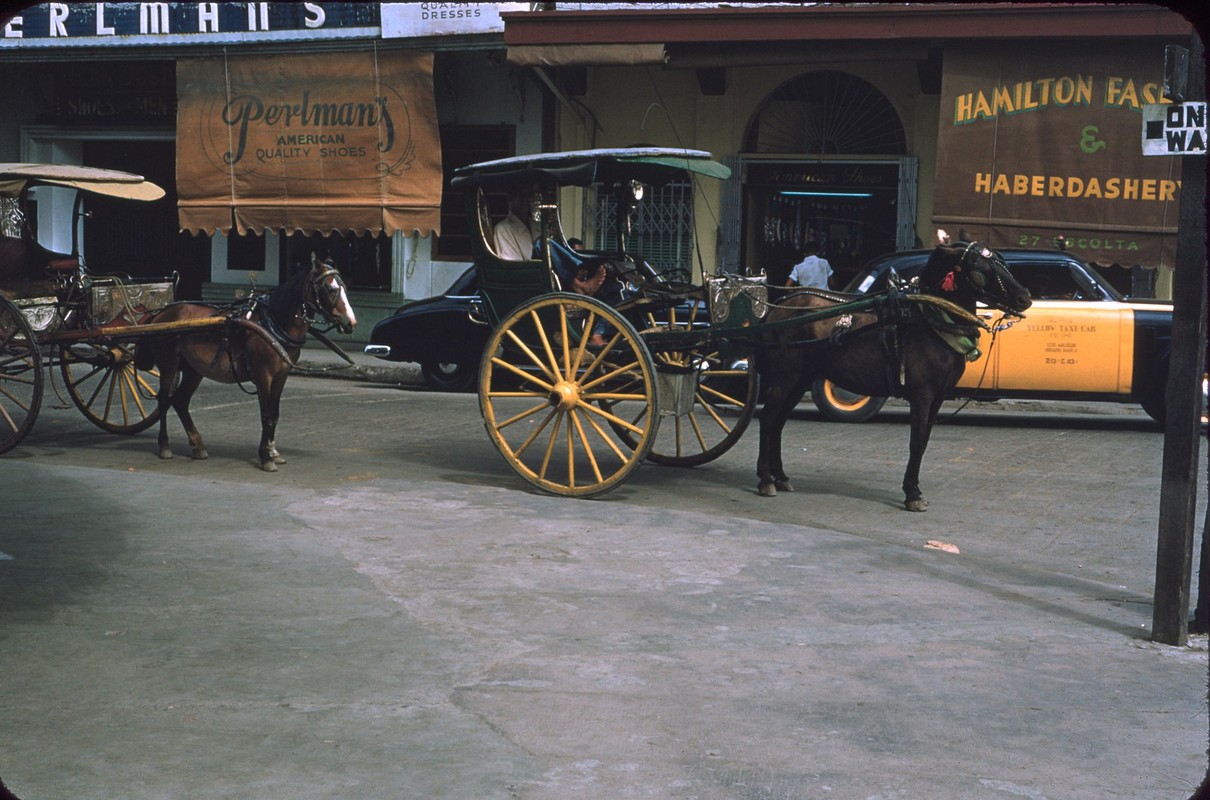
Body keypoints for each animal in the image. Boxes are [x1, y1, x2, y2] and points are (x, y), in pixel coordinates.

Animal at [142, 254, 355, 467]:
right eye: (330, 288)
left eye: (344, 287)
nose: (351, 322)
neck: (273, 324)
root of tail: (160, 313)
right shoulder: (263, 375)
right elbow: (266, 414)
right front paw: (266, 457)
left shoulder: (281, 376)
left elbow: (274, 413)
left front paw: (272, 451)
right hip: (169, 363)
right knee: (163, 400)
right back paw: (165, 446)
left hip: (194, 370)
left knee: (180, 401)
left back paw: (198, 446)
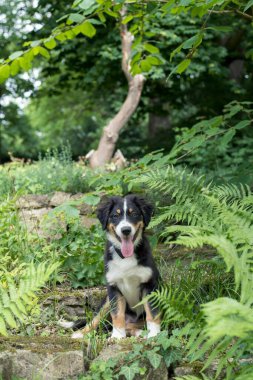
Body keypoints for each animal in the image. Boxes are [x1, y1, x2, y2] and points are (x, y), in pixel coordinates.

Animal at [59, 196, 160, 338]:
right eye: (115, 216)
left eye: (134, 214)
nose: (126, 230)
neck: (125, 258)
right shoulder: (114, 288)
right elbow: (117, 314)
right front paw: (117, 337)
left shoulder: (150, 285)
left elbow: (152, 312)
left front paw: (155, 335)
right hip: (106, 301)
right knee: (95, 320)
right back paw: (80, 334)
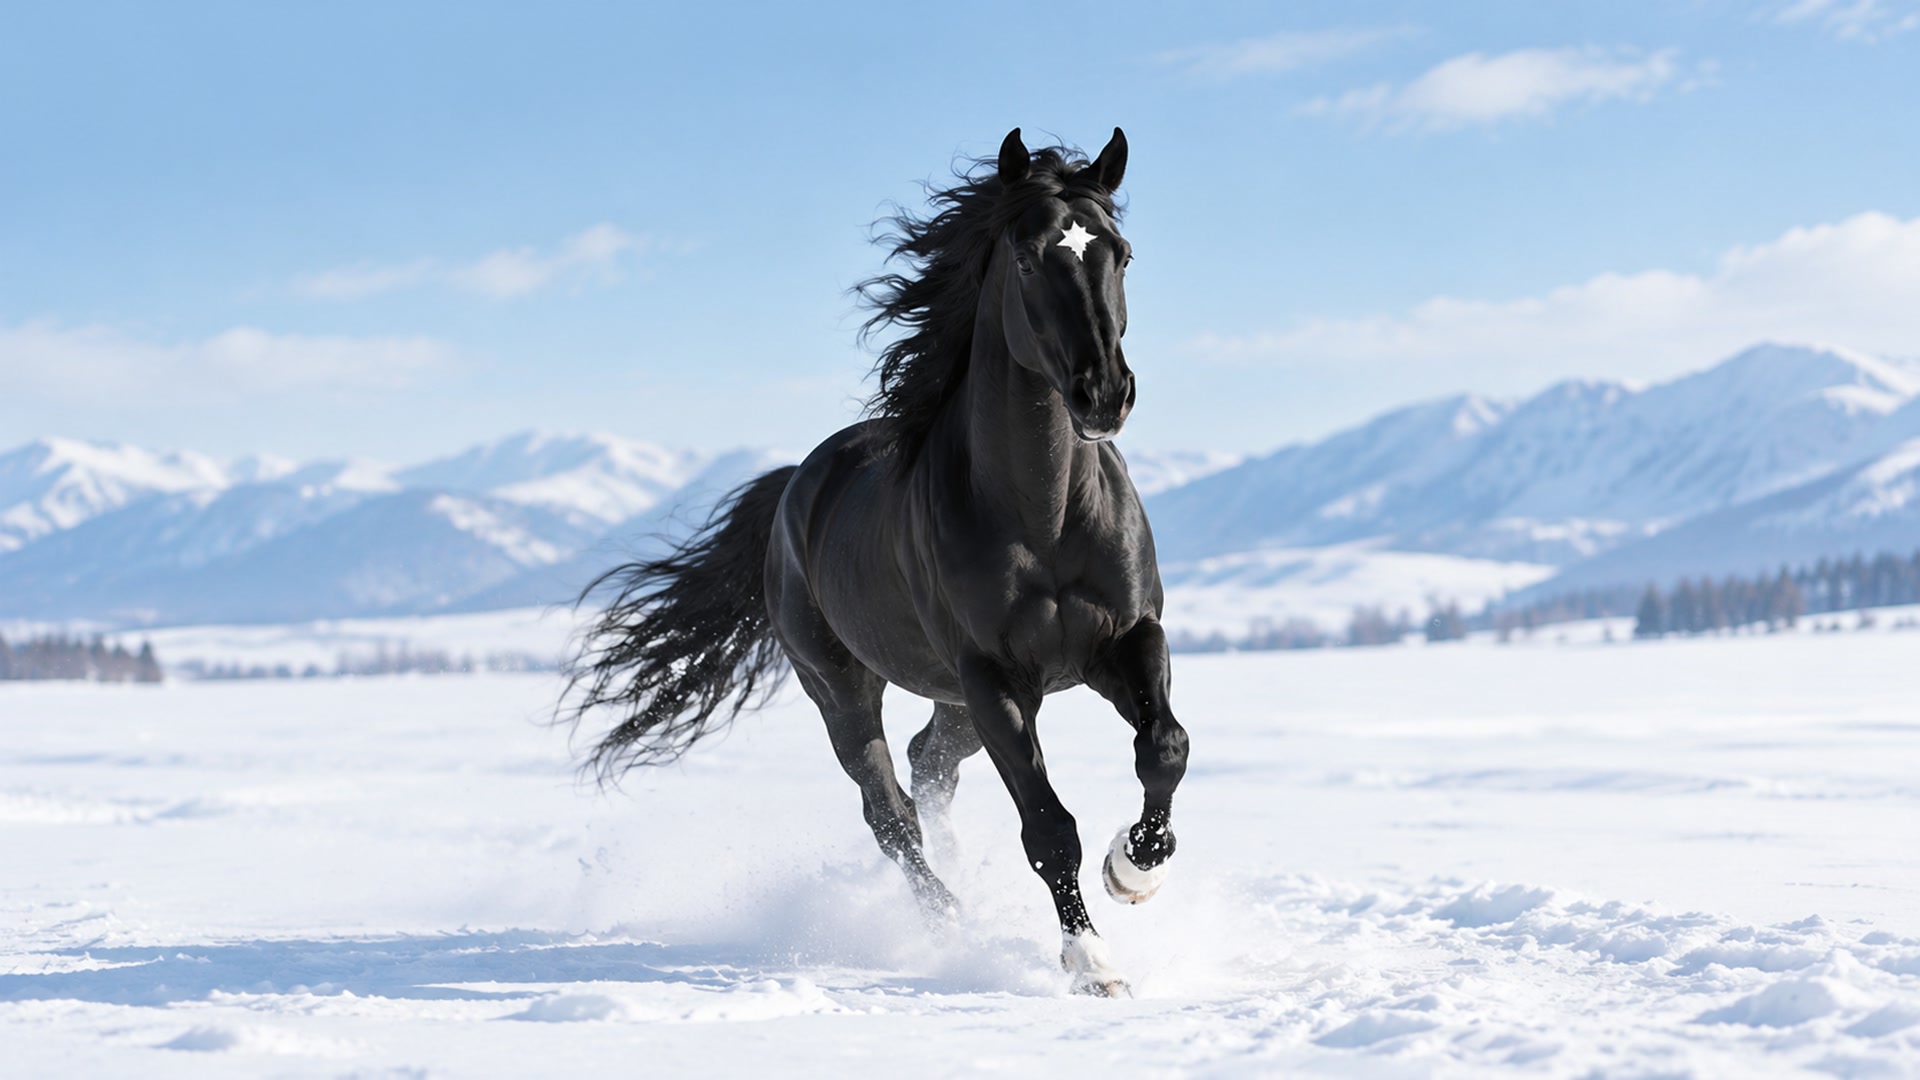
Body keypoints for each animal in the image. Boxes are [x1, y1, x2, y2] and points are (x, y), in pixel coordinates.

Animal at [565, 128, 1189, 997]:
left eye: (1120, 253)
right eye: (1028, 257)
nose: (1103, 393)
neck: (1045, 515)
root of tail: (793, 489)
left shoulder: (1127, 641)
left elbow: (1165, 748)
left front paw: (1133, 869)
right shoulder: (995, 680)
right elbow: (1046, 827)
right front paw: (1092, 964)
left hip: (957, 701)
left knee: (930, 766)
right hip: (844, 690)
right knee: (890, 811)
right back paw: (946, 918)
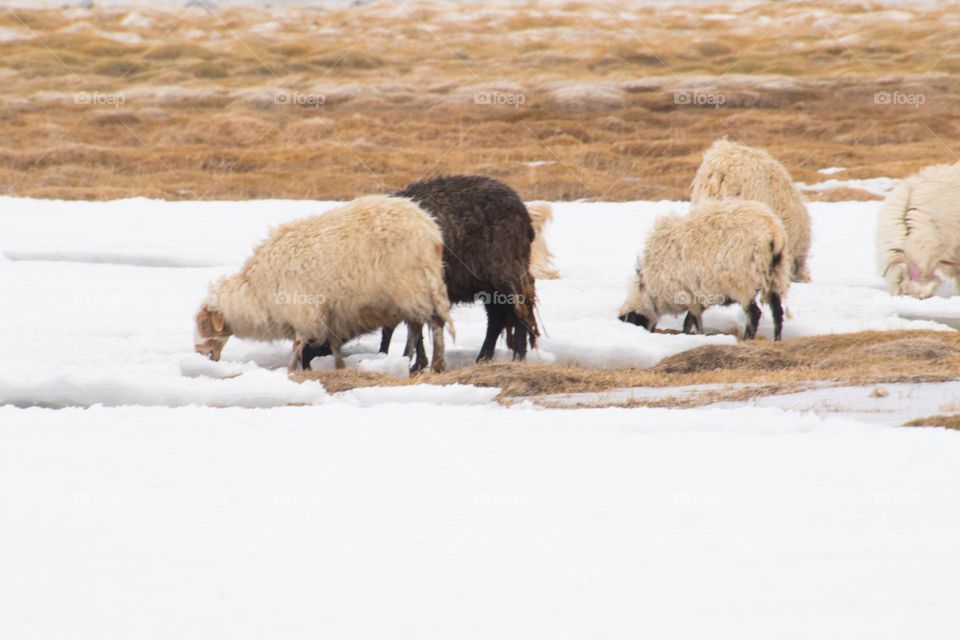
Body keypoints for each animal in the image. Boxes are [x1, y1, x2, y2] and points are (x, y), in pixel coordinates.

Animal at [194, 195, 455, 375]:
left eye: (205, 323)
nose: (200, 353)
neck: (255, 292)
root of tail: (430, 229)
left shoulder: (302, 310)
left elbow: (298, 344)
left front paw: (291, 369)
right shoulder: (330, 313)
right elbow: (333, 343)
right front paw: (338, 366)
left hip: (413, 287)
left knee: (433, 325)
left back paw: (435, 364)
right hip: (410, 293)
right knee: (416, 327)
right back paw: (407, 360)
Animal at [303, 175, 540, 367]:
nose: (305, 364)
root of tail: (522, 210)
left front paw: (411, 363)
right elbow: (398, 330)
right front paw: (399, 359)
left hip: (505, 274)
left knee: (517, 312)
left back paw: (517, 357)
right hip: (487, 283)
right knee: (498, 317)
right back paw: (483, 358)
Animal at [618, 199, 791, 341]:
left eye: (633, 321)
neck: (649, 288)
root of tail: (773, 232)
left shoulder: (688, 294)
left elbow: (694, 320)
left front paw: (697, 335)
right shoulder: (698, 296)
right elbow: (689, 320)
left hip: (742, 283)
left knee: (754, 314)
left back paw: (748, 339)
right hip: (776, 276)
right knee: (778, 312)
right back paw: (777, 340)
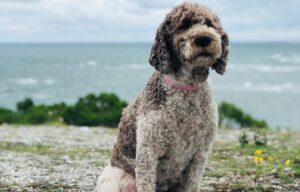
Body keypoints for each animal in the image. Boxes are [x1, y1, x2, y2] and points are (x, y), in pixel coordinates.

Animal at [96, 1, 227, 192]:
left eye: (210, 24)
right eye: (184, 25)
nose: (203, 38)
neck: (186, 87)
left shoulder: (200, 155)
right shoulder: (148, 152)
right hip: (112, 178)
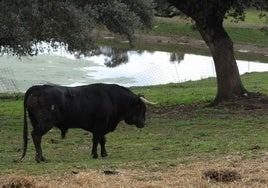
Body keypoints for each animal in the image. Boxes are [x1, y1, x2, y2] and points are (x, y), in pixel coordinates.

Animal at [19, 83, 155, 162]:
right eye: (141, 108)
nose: (144, 123)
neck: (113, 99)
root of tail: (39, 87)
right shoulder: (99, 125)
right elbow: (96, 140)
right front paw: (94, 155)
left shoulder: (102, 127)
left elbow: (102, 140)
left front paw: (104, 154)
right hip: (45, 122)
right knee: (36, 135)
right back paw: (39, 158)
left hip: (35, 121)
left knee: (37, 137)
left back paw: (41, 157)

Your assignment:
Given the records above, return exactly the lines starting at the line containing "right eye: (141, 108)" and ending at the line containing "left hip: (35, 121)", including both.

Written reply:
right eye: (141, 108)
nose: (144, 123)
neck: (113, 99)
root of tail: (39, 87)
right shoulder: (99, 125)
right elbow: (96, 140)
right front paw: (94, 155)
left shoulder: (102, 127)
left elbow: (102, 140)
left front paw: (104, 154)
right hip: (45, 122)
right knee: (36, 135)
right back paw: (39, 158)
left hip: (35, 121)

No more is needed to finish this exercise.